Кажется, мой тон ее успокоил, и она села на край кушетки, совсем рядом.
— Скажи, детка, — спросил я, не поворачивая головы, — кому я могу быть интересен до такой степени?
— До какой?
— До кровавой лужи.
— Вы, конечно, бредите, но я вам отвечу: наверное, вы должны пройти свои испытания.
— Наверное. Но я никогда не воображал, что они будут такие больные, такие фантастические. — Я погладил холодное «надгробье». — Зачем ты положила над урной прадеда такой же камень?
— Вы были в монастыре?
— Да.
— С Юрой?
— С Юрой.
— Остерегайтесь его, он опасный человек. А камень… он у вас на улице валялся, просто мне понравился.
Она врет, конечно, но пусть. Лишь бы не уходила. Лишь бы прожить мне эту мучительную ночь.

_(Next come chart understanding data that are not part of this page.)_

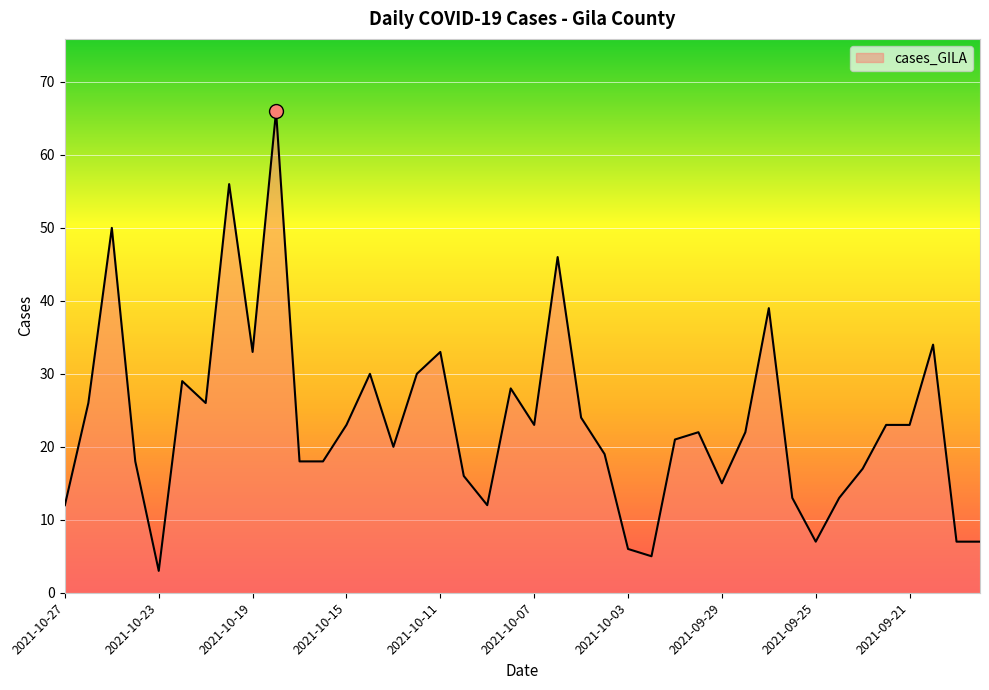

What is the difference between the maximum and minimum values?

63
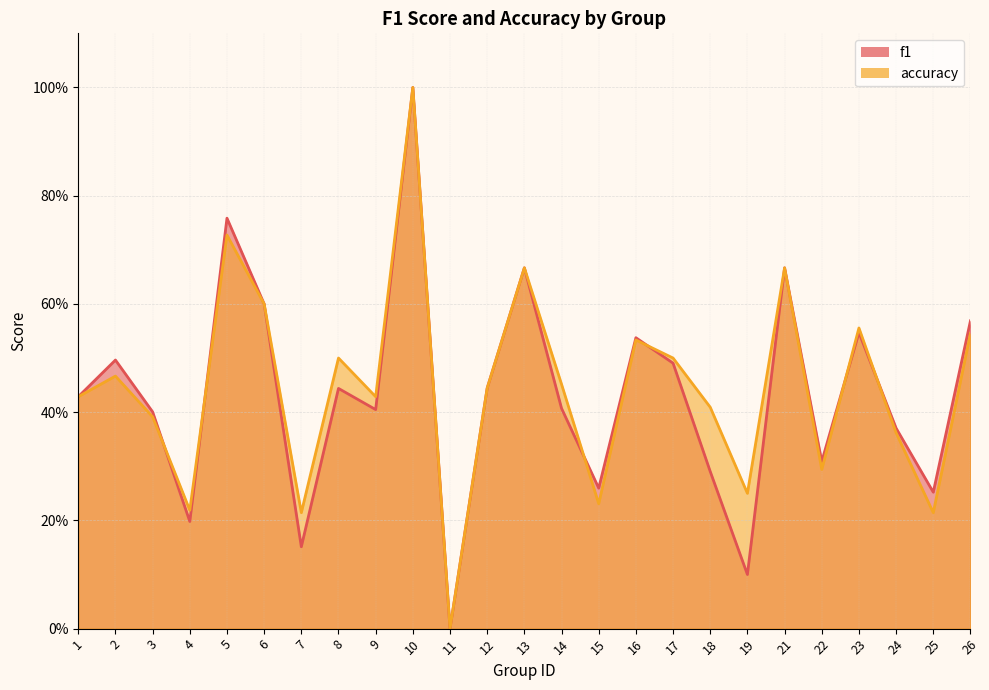

How many interior local peaks does the accuracy series have?

8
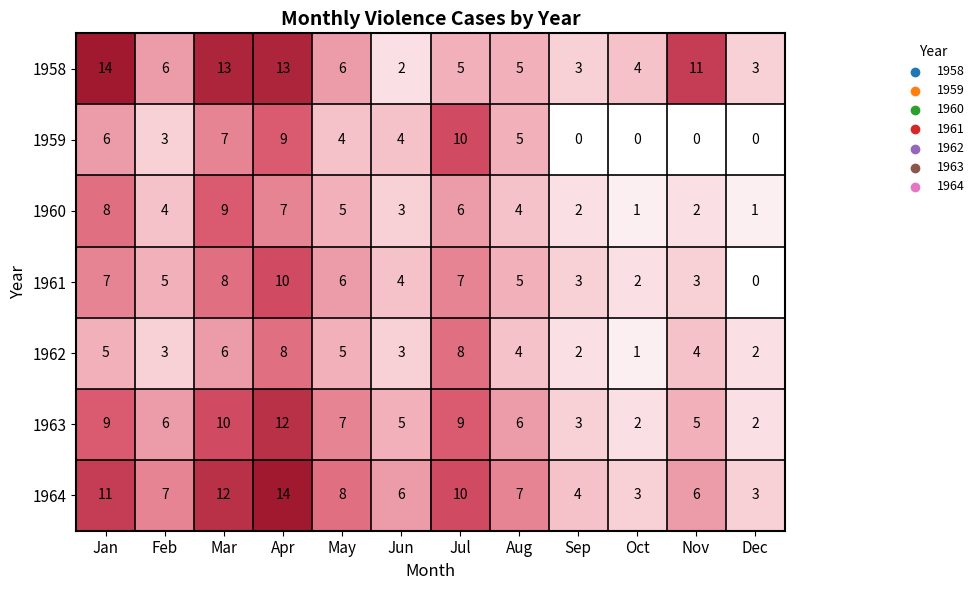

Where is 1959 nearest to the value 5?

Aug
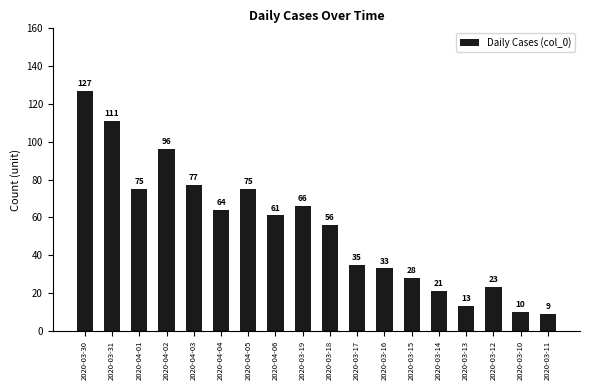

What is the difference between the second highest and minimum values?

102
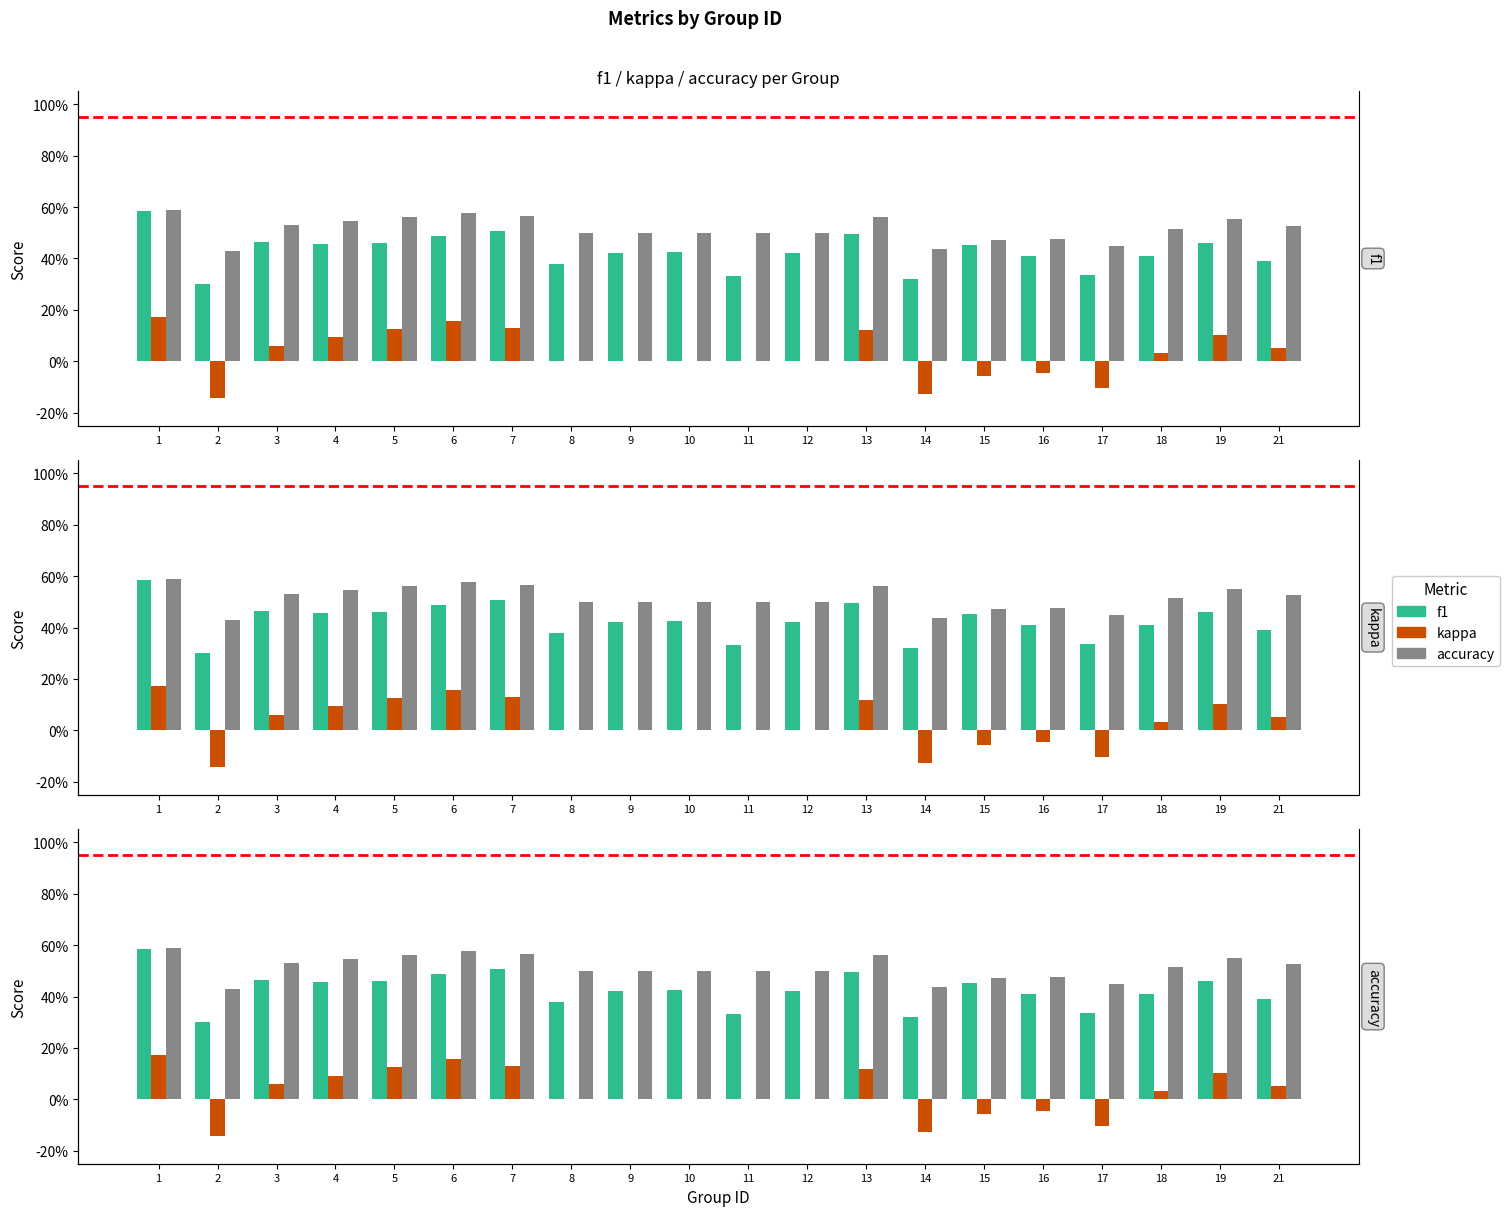

The f1 series shows 0.5 at 6. True or false?

True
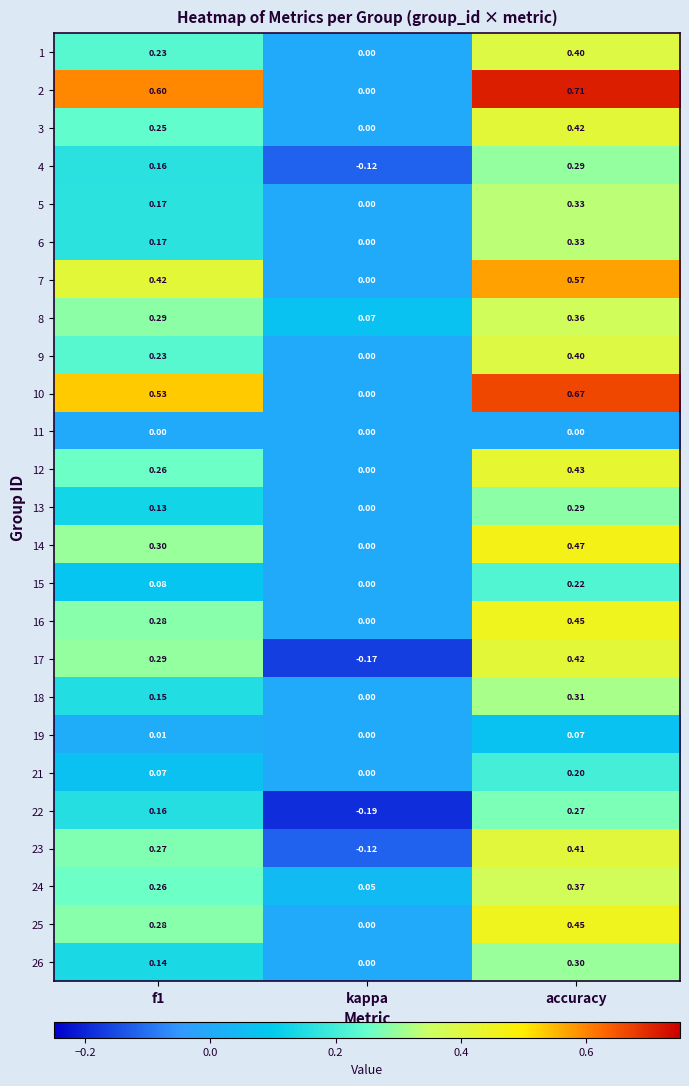

Between kappa and accuracy, which series saw the biggest shift?

2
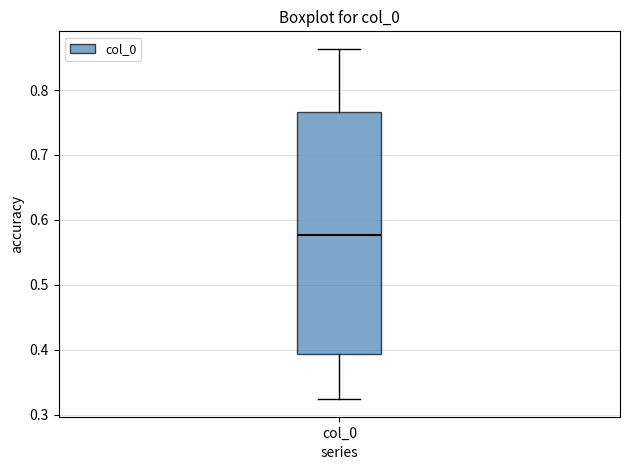

Transcribe this box plot: give where the median line is, the range the box spans, and where the two whiskers end, as read against the y-axis. The values are not printed on the chart, so give them approximately, as read against the axis.

median 0.58, box 0.39 to 0.77, whiskers 0.32 to 0.86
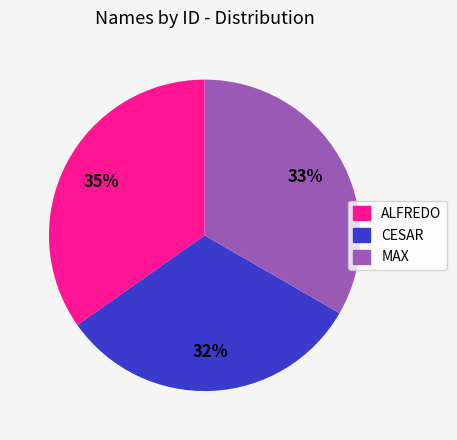

Do CESAR and MAX together represent more than half of the pie?

Yes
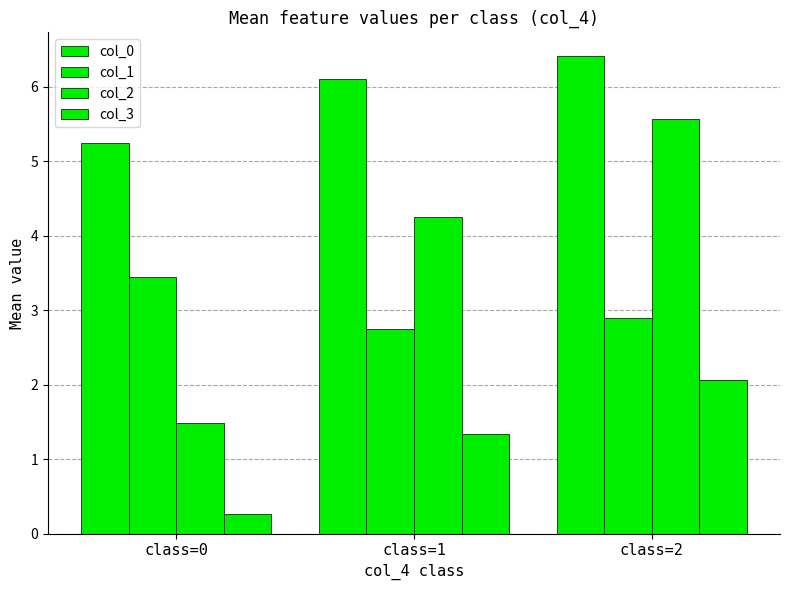

What is the value of the col_1 bar at the 1st from the left?

3.5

Последнюю фразу я нечаянно произнес вслух. Мария взяла меня за руки и повернула лицом к себе.
— Не надо, я в крови…
— Ну что ж, — она удержала руки. — Я могу вам помочь?
— Не уходи.
— Ладно.
Так сидели мы впотьмах под ласковый лепет ливня, по-школьному держась за руки.
— Какие холодные, — заметила Мария.
— Старость, — пояснил я бесстрастно, с усилием ставя хотя бы словесную преграду меж нами. — Ты уедешь в Голландию?
— Разумеется. А вам бы как хотелось?
Мне много чего хотелось, но нельзя.
— Поезжай, — согласился я благостно — и вдруг страсть моя прорвалась в жгучей мольбе: — Поезжай, девочка, ради Христа! Будь счастлива! — Я не выдержал и принялся целовать горячие тонкие руки. — Поезжай! Здесь убийца!
— Я знаю.
— Ты же видела! Ты сказала: во сне. Нет, ты видела того, в развевающихся черных одеждах!
— Видела.
— Только молчи! Никому ни слова, все исчезают.
— Не скажу. А вы выкиньте этот камень.
— Нет, нельзя. Вчера исчезла Алла.
— Кто? Как исчезла?
— Здесь смерть, понимаешь?
Она выдернула руки, оттолкнув меня, так что я ударился головой о спинку кресла и застыл. А потом начались шаги над головой, равномерные и упорные. Я сходил с ума.
Глава 23
Ранним утром я сбежал в Москву — с намерением до «Голландии» в Кукуевку не возвращаться. Ливень перешел в заунывное, почти осеннее накрапывание. Мы с братом успели на семичасовую электричку, но на платформе, в сутолоке разноцветных зонтов меня перехватил Милашкин, провожающий свою юную «бабочку». «Для конфиденциального разговора». Я тупо смотрел, как они целуются на прощанье, и завидовал.